I read all of Nick Earls’ books when I was in high school, and laughed so hard that Mum used to come into my room to see if I was okay. Richard hitting someone in the head with shoes on escalators, getting pissed at the local Thai restaurant and singing Nick Cave at the end of the table, and Dan being chased by geese at UQ. Seventeen and finishing high school, the stories were of a Brisbane I was yet to know but that I longed to be a part of: share houses, beer in the fridge, takeaway, and romantic pining.
In Earls’ latest novel, The Fix, we meet Josh Lang. Having returned from London to his old home of Brisbane, Josh is living in a flat in West End with his mum’s camping stove. He eats far too many fortune cookies (continuing the low-life biscuit trend of Zigzag Street‘s Richard, who lived on Tim Tams), often has breakfast around 11 at Checocho on Hardgrave Road, and is still getting over a girl from his past who fucked his best friend.
Out of charity Josh’s brother gets him work with a law firm in the city, and Josh finds himself tangled in a detective media-spin and Gold Coast-flavoured scandal. Josh’s job is to manage the media for the law company, whose worker Ben has won a bravery award for saving his colleagues during an office siege. Ben is also the best friend who fucked Josh’s now ex-girlfriend. During their week-long stint of interviews and magazine shoots, all highlighting Ben’s bravery, a little too much comes out of the woodwork for the law firm and Josh is left wondering what the real story behind the bravery medal is all about. Woven amongst all of this, is Josh’s current love interest who comes in the form of Hayley, a local stripper.
The Fix is similar to earlier works of Nick Earls’ in some ways, and very different in others. Josh is very much like the other awkward young men we meet in previous books of Earls’. But instead of finding himself in a student-centric problem, Josh is caught up in a strange detective story. On one hand we’re tickled with aspects of Earls earlier novels, the quick and amusing dialogue and self-deprecating protagonist, but on the other it is a break with the past – Earls trying a new genre in the form of a con narrative that carries itself clumsily, and yet is very entertaining.
This dual left me with a strange taste in my mouth. I never laughed quite as hard as I did in his earlier books; it’s like Earls is caught between the ‘old stuff’, and the ‘new stuff’. He occupies such a special place in Brisbane, and indeed Australian writing, of warmth and wit and someone who brought a voice to student life in the 90s. I think this in turn makes it difficult for Earls to write differently from what he is famous for. So we’re served up with some touches of his legacy in the form of our main character Josh, but pasted into a new genre.

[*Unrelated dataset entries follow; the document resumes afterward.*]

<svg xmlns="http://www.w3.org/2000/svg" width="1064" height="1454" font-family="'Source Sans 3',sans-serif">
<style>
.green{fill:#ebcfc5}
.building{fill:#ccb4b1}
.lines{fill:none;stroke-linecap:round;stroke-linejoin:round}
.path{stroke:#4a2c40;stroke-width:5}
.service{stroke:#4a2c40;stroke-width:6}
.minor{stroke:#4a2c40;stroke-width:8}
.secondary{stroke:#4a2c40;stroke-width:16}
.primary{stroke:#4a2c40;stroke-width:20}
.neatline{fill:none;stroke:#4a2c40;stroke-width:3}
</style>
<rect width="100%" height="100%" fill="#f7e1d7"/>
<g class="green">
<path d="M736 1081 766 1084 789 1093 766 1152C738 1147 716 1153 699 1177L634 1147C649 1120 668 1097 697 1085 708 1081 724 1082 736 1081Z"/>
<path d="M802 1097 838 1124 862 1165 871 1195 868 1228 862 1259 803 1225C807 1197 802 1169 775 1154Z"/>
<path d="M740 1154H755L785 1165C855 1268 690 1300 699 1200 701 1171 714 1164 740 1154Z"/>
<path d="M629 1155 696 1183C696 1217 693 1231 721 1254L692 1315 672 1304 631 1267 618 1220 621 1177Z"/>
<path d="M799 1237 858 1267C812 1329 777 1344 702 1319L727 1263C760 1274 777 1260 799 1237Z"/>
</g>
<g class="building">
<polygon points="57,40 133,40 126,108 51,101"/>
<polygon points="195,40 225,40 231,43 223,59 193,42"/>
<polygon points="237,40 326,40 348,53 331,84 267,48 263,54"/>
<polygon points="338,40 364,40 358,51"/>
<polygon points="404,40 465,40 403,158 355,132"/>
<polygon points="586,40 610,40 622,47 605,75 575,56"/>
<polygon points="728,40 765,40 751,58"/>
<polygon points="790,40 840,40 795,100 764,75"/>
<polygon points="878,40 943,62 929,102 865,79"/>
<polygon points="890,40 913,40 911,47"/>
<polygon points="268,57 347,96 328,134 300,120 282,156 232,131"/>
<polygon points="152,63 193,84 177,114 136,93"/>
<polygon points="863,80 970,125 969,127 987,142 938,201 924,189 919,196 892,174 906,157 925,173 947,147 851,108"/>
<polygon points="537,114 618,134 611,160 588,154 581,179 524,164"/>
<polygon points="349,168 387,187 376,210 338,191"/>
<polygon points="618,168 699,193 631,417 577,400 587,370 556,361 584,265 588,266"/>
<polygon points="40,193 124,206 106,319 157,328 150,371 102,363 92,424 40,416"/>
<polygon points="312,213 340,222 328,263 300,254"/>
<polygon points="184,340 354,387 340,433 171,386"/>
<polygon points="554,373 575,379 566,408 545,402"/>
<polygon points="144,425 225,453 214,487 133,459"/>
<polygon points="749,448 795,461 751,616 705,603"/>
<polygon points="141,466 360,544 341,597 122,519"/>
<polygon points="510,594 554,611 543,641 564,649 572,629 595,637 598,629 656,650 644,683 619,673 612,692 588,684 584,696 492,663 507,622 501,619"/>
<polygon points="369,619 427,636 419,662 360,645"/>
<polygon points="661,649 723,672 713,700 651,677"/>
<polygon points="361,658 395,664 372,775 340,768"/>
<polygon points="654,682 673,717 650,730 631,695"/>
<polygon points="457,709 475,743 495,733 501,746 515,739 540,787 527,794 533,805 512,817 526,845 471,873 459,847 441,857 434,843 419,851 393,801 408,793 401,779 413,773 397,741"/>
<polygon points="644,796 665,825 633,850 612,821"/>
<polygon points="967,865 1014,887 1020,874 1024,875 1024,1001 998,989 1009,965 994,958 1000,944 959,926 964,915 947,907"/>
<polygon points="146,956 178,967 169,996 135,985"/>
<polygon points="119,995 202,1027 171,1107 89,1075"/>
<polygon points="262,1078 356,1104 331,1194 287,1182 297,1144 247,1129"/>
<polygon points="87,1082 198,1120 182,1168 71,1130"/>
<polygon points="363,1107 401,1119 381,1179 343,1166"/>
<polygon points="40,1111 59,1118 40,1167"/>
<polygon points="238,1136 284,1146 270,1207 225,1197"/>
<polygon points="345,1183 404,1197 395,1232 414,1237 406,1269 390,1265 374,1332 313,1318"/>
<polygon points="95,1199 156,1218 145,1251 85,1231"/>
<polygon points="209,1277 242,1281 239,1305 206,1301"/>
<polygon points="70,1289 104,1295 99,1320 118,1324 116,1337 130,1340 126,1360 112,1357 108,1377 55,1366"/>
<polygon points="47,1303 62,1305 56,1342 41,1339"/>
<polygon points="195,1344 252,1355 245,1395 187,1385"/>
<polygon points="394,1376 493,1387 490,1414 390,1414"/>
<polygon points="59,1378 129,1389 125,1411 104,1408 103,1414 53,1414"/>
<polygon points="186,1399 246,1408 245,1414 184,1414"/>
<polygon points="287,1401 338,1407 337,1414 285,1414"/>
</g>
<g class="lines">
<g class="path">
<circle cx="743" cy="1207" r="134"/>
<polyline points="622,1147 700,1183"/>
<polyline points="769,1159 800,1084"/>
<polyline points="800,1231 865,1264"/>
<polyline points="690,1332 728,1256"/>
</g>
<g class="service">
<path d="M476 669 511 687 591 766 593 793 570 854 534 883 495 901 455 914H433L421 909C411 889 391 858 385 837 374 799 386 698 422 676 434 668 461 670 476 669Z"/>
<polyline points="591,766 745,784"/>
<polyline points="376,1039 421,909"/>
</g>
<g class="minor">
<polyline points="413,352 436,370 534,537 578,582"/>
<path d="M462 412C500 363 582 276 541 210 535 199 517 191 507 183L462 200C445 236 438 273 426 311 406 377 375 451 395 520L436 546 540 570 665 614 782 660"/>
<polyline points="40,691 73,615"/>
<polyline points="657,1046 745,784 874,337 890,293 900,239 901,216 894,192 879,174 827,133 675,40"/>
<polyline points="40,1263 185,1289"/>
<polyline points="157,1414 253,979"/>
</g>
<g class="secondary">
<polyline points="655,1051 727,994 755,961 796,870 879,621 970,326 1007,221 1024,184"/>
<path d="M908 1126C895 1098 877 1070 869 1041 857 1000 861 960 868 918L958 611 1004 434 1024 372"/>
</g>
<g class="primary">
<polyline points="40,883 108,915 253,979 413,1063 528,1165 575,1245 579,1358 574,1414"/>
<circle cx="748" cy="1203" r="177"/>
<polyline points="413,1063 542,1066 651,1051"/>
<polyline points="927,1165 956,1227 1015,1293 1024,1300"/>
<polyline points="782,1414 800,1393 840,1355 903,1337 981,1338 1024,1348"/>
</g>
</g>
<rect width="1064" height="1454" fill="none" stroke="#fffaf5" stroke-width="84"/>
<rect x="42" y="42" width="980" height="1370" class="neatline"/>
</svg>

I do take my hat off to Nick Earls for trying something different from his old work. Overall I enjoyed The Fix – it took me to and from work on the tram very quickly, and I looked forward to getting back on again after my shifts to read some more.
Just before I go, I’d like to share my favourite line from the book. This comes from Haley the stripper, told to Josh on a balcony in Surfers Paradise, ‘Okay, kiss me. Kiss me the way people kiss in a world where no money changes hands and they just have to do it.’ I personally quite liked this, but reading it out to my housemates, they recoiled.